Hutton’s Shearwater at a mountain breeding site, photograph by Richard Cuthbert
Chloe Cargill (Puhi Peaks Station, Kaikōura, New Zealand) and colleagues have published in the journal Notornis on a mountain colony of the Endangered Hutton’s Shearwater Puffinus huttoni.
The paper’s abstract follows:
“Hutton’s shearwater (Puffinus huttoni) is a burrowing petrel endemic to the alpine zone of the Seaward Kaikōura Ranges, New Zealand. In November 2019, we accessed an understudied breeding colony at Shearwater Stream in the Puhi Peaks Nature Reserve for the first time since a Mw 7.8 earthquake struck the region in 2016. We measured population parameters and carried out a geomorphological assessment. We estimate that the Shearwater Stream colony supports approximately 3,000 breeding pairs. Ground deformation attributed to the 2016 earthquake did not explain the discrepancy between this estimate and the commonly cited (pre-quake) population estimate of ~8,000 pairs. We highlight the limitations of extrapolated population parameters and of using vegetation cover as a coarse proxy for colony area. We discuss how low burrow occupancy and long-term reductions in the availability of suitable habitat indicate a population at risk of decline.
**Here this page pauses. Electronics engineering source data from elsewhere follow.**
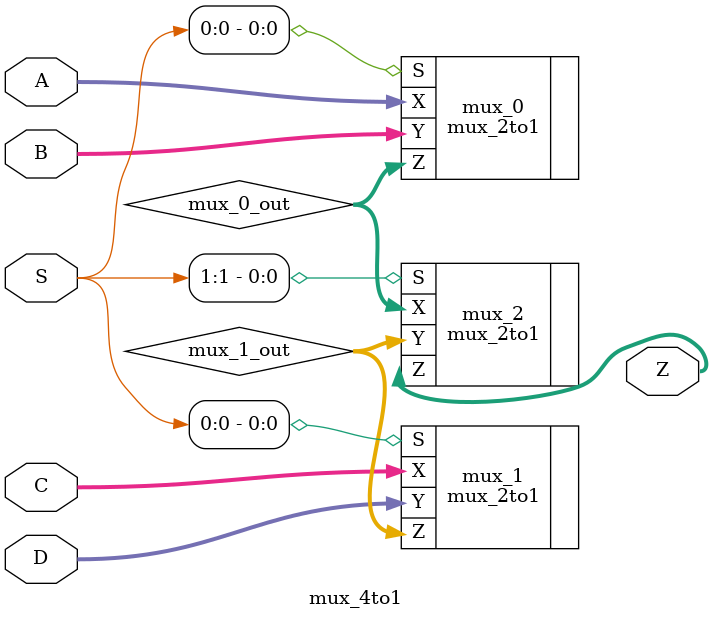
<source format=v>
`timescale 1ns / 1ps
`default_nettype none //helps catch typo-related bugs
module mux_4to1(A,B,C,D,S,Z);

	//parameter definitions
	parameter N = 16;

	//port definitions - customize for different bit widths
	input  wire [N-1:0] A;
	input  wire [N-1:0] B;
	input  wire [N-1:0] C;
	input  wire [N-1:0] D;
	input  wire [1:0] S;
	output wire [N-1:0] Z;
	
	wire [N-1:0] mux_0_out;
	wire [N-1:0] mux_1_out;
	
	
	mux_2to1 #(.N(N)) mux_0 (
		.X(A), 
		.Y(B), 
		.S(S[0]), 
		.Z(mux_0_out)
	);
	
	mux_2to1 #(.N(N)) mux_1 (
		.X(C), 
		.Y(D), 
		.S(S[0]), 
		.Z(mux_1_out)
	);
	
	mux_2to1 #(.N(N)) mux_2 (
		.X(mux_0_out), 
		.Y(mux_1_out), 
		.S(S[1]), 
		.Z(Z)
	);


endmodule
`default_nettype wire //some Xilinx IP requires that the default_nettype be set to wire

</source>
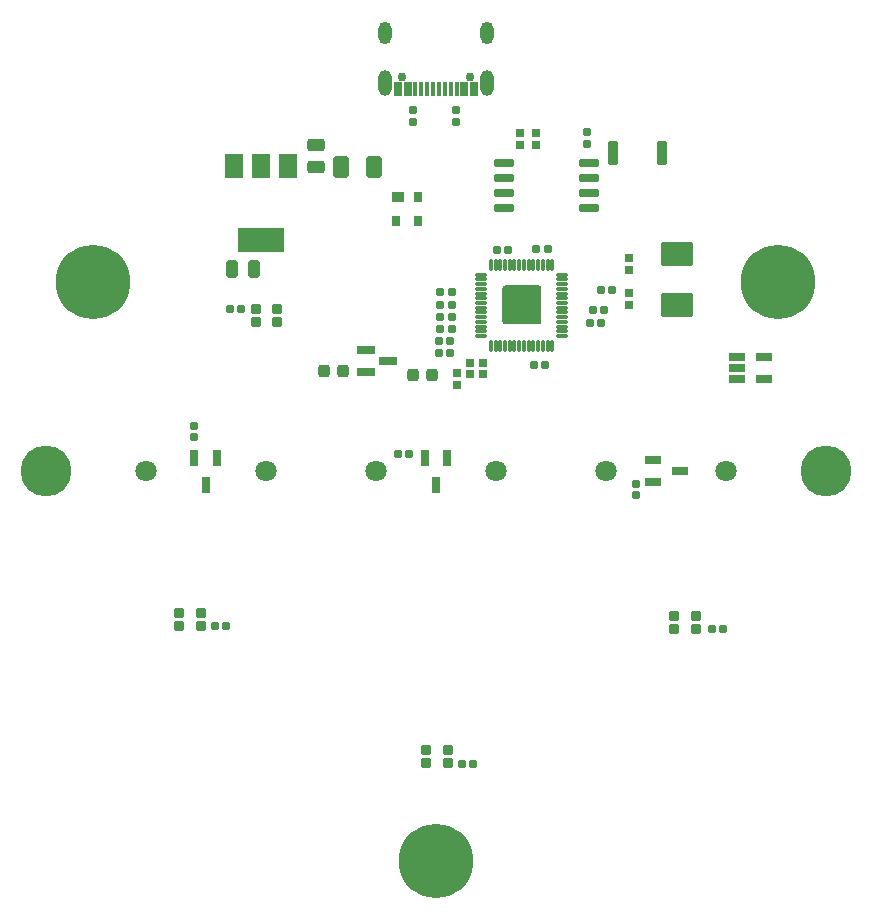
<source format=gbr>
G04 #@! TF.GenerationSoftware,KiCad,Pcbnew,(7.0.0-0)*
G04 #@! TF.CreationDate,2023-03-04T17:00:40-06:00*
G04 #@! TF.ProjectId,RP2040_minimal,52503230-3430-45f6-9d69-6e696d616c2e,REV1*
G04 #@! TF.SameCoordinates,Original*
G04 #@! TF.FileFunction,Soldermask,Bot*
G04 #@! TF.FilePolarity,Negative*
%FSLAX46Y46*%
G04 Gerber Fmt 4.6, Leading zero omitted, Abs format (unit mm)*
G04 Created by KiCad (PCBNEW (7.0.0-0)) date 2023-03-04 17:00:40*
%MOMM*%
%LPD*%
G01*
G04 APERTURE LIST*
G04 Aperture macros list*
%AMRoundRect*
0 Rectangle with rounded corners*
0 $1 Rounding radius*
0 $2 $3 $4 $5 $6 $7 $8 $9 X,Y pos of 4 corners*
0 Add a 4 corners polygon primitive as box body*
4,1,4,$2,$3,$4,$5,$6,$7,$8,$9,$2,$3,0*
0 Add four circle primitives for the rounded corners*
1,1,$1+$1,$2,$3*
1,1,$1+$1,$4,$5*
1,1,$1+$1,$6,$7*
1,1,$1+$1,$8,$9*
0 Add four rect primitives between the rounded corners*
20,1,$1+$1,$2,$3,$4,$5,0*
20,1,$1+$1,$4,$5,$6,$7,0*
20,1,$1+$1,$6,$7,$8,$9,0*
20,1,$1+$1,$8,$9,$2,$3,0*%
G04 Aperture macros list end*
%ADD10C,4.302000*%
%ADD11C,6.302000*%
%ADD12C,1.802000*%
%ADD13RoundRect,0.294750X0.243750X0.456250X-0.243750X0.456250X-0.243750X-0.456250X0.243750X-0.456250X0*%
%ADD14RoundRect,0.198500X0.147500X0.172500X-0.147500X0.172500X-0.147500X-0.172500X0.147500X-0.172500X0*%
%ADD15RoundRect,0.198500X-0.147500X-0.172500X0.147500X-0.172500X0.147500X0.172500X-0.147500X0.172500X0*%
%ADD16RoundRect,0.051000X-0.750000X1.000000X-0.750000X-1.000000X0.750000X-1.000000X0.750000X1.000000X0*%
%ADD17RoundRect,0.051000X-1.900000X1.000000X-1.900000X-1.000000X1.900000X-1.000000X1.900000X1.000000X0*%
%ADD18RoundRect,0.201000X0.650000X0.150000X-0.650000X0.150000X-0.650000X-0.150000X0.650000X-0.150000X0*%
%ADD19RoundRect,0.198500X-0.172500X0.147500X-0.172500X-0.147500X0.172500X-0.147500X0.172500X0.147500X0*%
%ADD20RoundRect,0.294750X0.456250X-0.243750X0.456250X0.243750X-0.456250X0.243750X-0.456250X-0.243750X0*%
%ADD21RoundRect,0.198500X0.172500X-0.147500X0.172500X0.147500X-0.172500X0.147500X-0.172500X-0.147500X0*%
%ADD22RoundRect,0.101000X-0.050000X0.387500X-0.050000X-0.387500X0.050000X-0.387500X0.050000X0.387500X0*%
%ADD23RoundRect,0.101000X-0.387500X0.050000X-0.387500X-0.050000X0.387500X-0.050000X0.387500X0.050000X0*%
%ADD24RoundRect,0.195000X-1.456000X1.456000X-1.456000X-1.456000X1.456000X-1.456000X1.456000X1.456000X0*%
%ADD25RoundRect,0.051000X-1.300000X0.950000X-1.300000X-0.950000X1.300000X-0.950000X1.300000X0.950000X0*%
%ADD26RoundRect,0.191000X-0.170000X0.140000X-0.170000X-0.140000X0.170000X-0.140000X0.170000X0.140000X0*%
%ADD27RoundRect,0.251000X0.200000X0.800000X-0.200000X0.800000X-0.200000X-0.800000X0.200000X-0.800000X0*%
%ADD28RoundRect,0.191000X-0.140000X-0.170000X0.140000X-0.170000X0.140000X0.170000X-0.140000X0.170000X0*%
%ADD29RoundRect,0.276000X-0.225000X-0.250000X0.225000X-0.250000X0.225000X0.250000X-0.225000X0.250000X0*%
%ADD30RoundRect,0.201000X-0.512500X-0.150000X0.512500X-0.150000X0.512500X0.150000X-0.512500X0.150000X0*%
%ADD31C,0.752000*%
%ADD32RoundRect,0.051000X-0.300000X-0.575000X0.300000X-0.575000X0.300000X0.575000X-0.300000X0.575000X0*%
%ADD33RoundRect,0.051000X-0.150000X-0.575000X0.150000X-0.575000X0.150000X0.575000X-0.150000X0.575000X0*%
%ADD34O,1.102000X1.902000*%
%ADD35O,1.102000X2.202000*%
%ADD36RoundRect,0.050000X-0.500000X-0.350000X0.500000X-0.350000X0.500000X0.350000X-0.500000X0.350000X0*%
%ADD37RoundRect,0.050000X-0.300000X-0.350000X0.300000X-0.350000X0.300000X0.350000X-0.300000X0.350000X0*%
%ADD38RoundRect,0.201000X-0.150000X0.512500X-0.150000X-0.512500X0.150000X-0.512500X0.150000X0.512500X0*%
%ADD39RoundRect,0.201000X-0.587500X-0.150000X0.587500X-0.150000X0.587500X0.150000X-0.587500X0.150000X0*%
%ADD40RoundRect,0.051000X-0.350000X-0.350000X0.350000X-0.350000X0.350000X0.350000X-0.350000X0.350000X0*%
%ADD41RoundRect,0.191000X0.170000X-0.140000X0.170000X0.140000X-0.170000X0.140000X-0.170000X-0.140000X0*%
%ADD42RoundRect,0.051000X0.350000X0.350000X-0.350000X0.350000X-0.350000X-0.350000X0.350000X-0.350000X0*%
%ADD43RoundRect,0.191000X0.140000X0.170000X-0.140000X0.170000X-0.140000X-0.170000X0.140000X-0.170000X0*%
%ADD44RoundRect,0.301000X0.375000X0.625000X-0.375000X0.625000X-0.375000X-0.625000X0.375000X-0.625000X0*%
G04 APERTURE END LIST*
D10*
X133000000Y-100000000D03*
X100000000Y-133000000D03*
D11*
X100000000Y-133000000D03*
D12*
X114420000Y-100000000D03*
X124580000Y-100000000D03*
X94920000Y-100000000D03*
X105080000Y-100000000D03*
D11*
X71000000Y-84000000D03*
D10*
X71000000Y-84000000D03*
X129000000Y-84000000D03*
D11*
X129000000Y-84000000D03*
D10*
X67000000Y-100000000D03*
D12*
X75420000Y-100000000D03*
X85580000Y-100000000D03*
D13*
X84637500Y-82890000D03*
X82762500Y-82890000D03*
D14*
X101207500Y-89970000D03*
X100237500Y-89970000D03*
X101207500Y-88970000D03*
X100237500Y-88970000D03*
D15*
X108277500Y-91017500D03*
X109247500Y-91017500D03*
D16*
X82910000Y-74130000D03*
X85210000Y-74130000D03*
D17*
X85210000Y-80430000D03*
D16*
X87510000Y-74130000D03*
D18*
X112930000Y-73905000D03*
X112930000Y-75175000D03*
X112930000Y-76445000D03*
X112930000Y-77715000D03*
X105730000Y-77715000D03*
X105730000Y-76445000D03*
X105730000Y-75175000D03*
X105730000Y-73905000D03*
D19*
X116325019Y-84938500D03*
X116325019Y-85908500D03*
D14*
X101322500Y-85937500D03*
X100352500Y-85937500D03*
D15*
X105155000Y-81250000D03*
X106125000Y-81250000D03*
X113272500Y-86383500D03*
X114242500Y-86383500D03*
X100351624Y-86955000D03*
X101321624Y-86955000D03*
X113032500Y-87490000D03*
X114002500Y-87490000D03*
D20*
X89880000Y-74247500D03*
X89880000Y-72372500D03*
D15*
X108505000Y-81220000D03*
X109475000Y-81220000D03*
D21*
X108510000Y-72355000D03*
X108510000Y-71385000D03*
D22*
X104647500Y-82530000D03*
X105047500Y-82530000D03*
X105447500Y-82530000D03*
X105847500Y-82530000D03*
X106247500Y-82530000D03*
X106647500Y-82530000D03*
X107047500Y-82530000D03*
X107447500Y-82530000D03*
X107847500Y-82530000D03*
X108247500Y-82530000D03*
X108647500Y-82530000D03*
X109047500Y-82530000D03*
X109447500Y-82530000D03*
X109847500Y-82530000D03*
D23*
X110685000Y-83367500D03*
X110685000Y-83767500D03*
X110685000Y-84167500D03*
X110685000Y-84567500D03*
X110685000Y-84967500D03*
X110685000Y-85367500D03*
X110685000Y-85767500D03*
X110685000Y-86167500D03*
X110685000Y-86567500D03*
X110685000Y-86967500D03*
X110685000Y-87367500D03*
X110685000Y-87767500D03*
X110685000Y-88167500D03*
X110685000Y-88567500D03*
D22*
X109847500Y-89405000D03*
X109447500Y-89405000D03*
X109047500Y-89405000D03*
X108647500Y-89405000D03*
X108247500Y-89405000D03*
X107847500Y-89405000D03*
X107447500Y-89405000D03*
X107047500Y-89405000D03*
X106647500Y-89405000D03*
X106247500Y-89405000D03*
X105847500Y-89405000D03*
X105447500Y-89405000D03*
X105047500Y-89405000D03*
X104647500Y-89405000D03*
D23*
X103810000Y-88567500D03*
X103810000Y-88167500D03*
X103810000Y-87767500D03*
X103810000Y-87367500D03*
X103810000Y-86967500D03*
X103810000Y-86567500D03*
X103810000Y-86167500D03*
X103810000Y-85767500D03*
X103810000Y-85367500D03*
X103810000Y-84967500D03*
X103810000Y-84567500D03*
X103810000Y-84167500D03*
X103810000Y-83767500D03*
X103810000Y-83367500D03*
D24*
X107247500Y-85967500D03*
D21*
X116325019Y-82938500D03*
X116325019Y-81968500D03*
D15*
X100351624Y-87955000D03*
X101321624Y-87955000D03*
D14*
X101332500Y-84857500D03*
X100362500Y-84857500D03*
D21*
X107090000Y-72375000D03*
X107090000Y-71405000D03*
D15*
X113955019Y-84638500D03*
X114925019Y-84638500D03*
D25*
X120441019Y-81629500D03*
X120441019Y-85929500D03*
D26*
X79480000Y-96190000D03*
X79480000Y-97150000D03*
D27*
X119150000Y-73100000D03*
X114950000Y-73100000D03*
D28*
X81290000Y-113081250D03*
X82250000Y-113081250D03*
D29*
X98092500Y-91881000D03*
X99642500Y-91881000D03*
D30*
X118362500Y-100950000D03*
X118362500Y-99050000D03*
X120637500Y-100000000D03*
D31*
X97110000Y-66615000D03*
X102890000Y-66615000D03*
D32*
X96800000Y-67690000D03*
X97600000Y-67690000D03*
D33*
X98750000Y-67690000D03*
X99750000Y-67690000D03*
X100250000Y-67690000D03*
X101250000Y-67690000D03*
D32*
X102400000Y-67690000D03*
X103200000Y-67690000D03*
X103200000Y-67690000D03*
X102400000Y-67690000D03*
D33*
X101750000Y-67690000D03*
X100750000Y-67690000D03*
X99250000Y-67690000D03*
X98250000Y-67690000D03*
D32*
X97600000Y-67690000D03*
X96800000Y-67690000D03*
D34*
X95679999Y-62934999D03*
D35*
X95679999Y-67114999D03*
D34*
X104319999Y-62934999D03*
D35*
X104319999Y-67114999D03*
D29*
X90562500Y-91541000D03*
X92112500Y-91541000D03*
D28*
X102172501Y-124767499D03*
X103132501Y-124767499D03*
D36*
X96810000Y-76795000D03*
D37*
X98510000Y-76795000D03*
X98510000Y-78795000D03*
X96610000Y-78795000D03*
D38*
X99050000Y-98862500D03*
X100950000Y-98862500D03*
X100000000Y-101137500D03*
D39*
X94090000Y-91625000D03*
X94090000Y-89725000D03*
X95965000Y-90675000D03*
D26*
X98080000Y-69440000D03*
X98080000Y-70400000D03*
D19*
X101820000Y-91725000D03*
X101820000Y-92695000D03*
D38*
X79550000Y-98862500D03*
X81450000Y-98862500D03*
X80500000Y-101137500D03*
D19*
X103970000Y-90815000D03*
X103970000Y-91785000D03*
D40*
X99182501Y-124707499D03*
X99182501Y-123607499D03*
X101012501Y-123607499D03*
X101012501Y-124707499D03*
D19*
X102910000Y-90825000D03*
X102910000Y-91795000D03*
D40*
X78280000Y-113091250D03*
X78280000Y-111991250D03*
X80110000Y-111991250D03*
X80110000Y-113091250D03*
D28*
X96760000Y-98580000D03*
X97720000Y-98580000D03*
D30*
X125462500Y-92230000D03*
X125462500Y-91280000D03*
X125462500Y-90330000D03*
X127737500Y-90330000D03*
X127737500Y-92230000D03*
D26*
X101740000Y-69460000D03*
X101740000Y-70420000D03*
D41*
X116930000Y-102010000D03*
X116930000Y-101050000D03*
D28*
X123365000Y-113370000D03*
X124325000Y-113370000D03*
D42*
X86555000Y-86310000D03*
X86555000Y-87410000D03*
X84725000Y-87410000D03*
X84725000Y-86310000D03*
D43*
X83525000Y-86270000D03*
X82565000Y-86270000D03*
D26*
X112760000Y-71320000D03*
X112760000Y-72280000D03*
D44*
X94730000Y-74240000D03*
X91930000Y-74240000D03*
D40*
X120185000Y-113360000D03*
X120185000Y-112260000D03*
X122015000Y-112260000D03*
X122015000Y-113360000D03*
M02*

</source>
We highlight how stable long-term data for burrow density and breeding success may not be reliable indicators of population health at Shearwater Stream.”
Reference:
Cargill, C.P., Townsend, D., McArthur, N.R., Morgenstern, R., Morrissey, M., Sherley, G. & Bell, M. 2023. The conservation status of Hutton’s shearwater (Puffinus huttoni) at Shearwater Stream, Kaikōura, New Zealand: a small population at risk? Notornis 70: 1-13.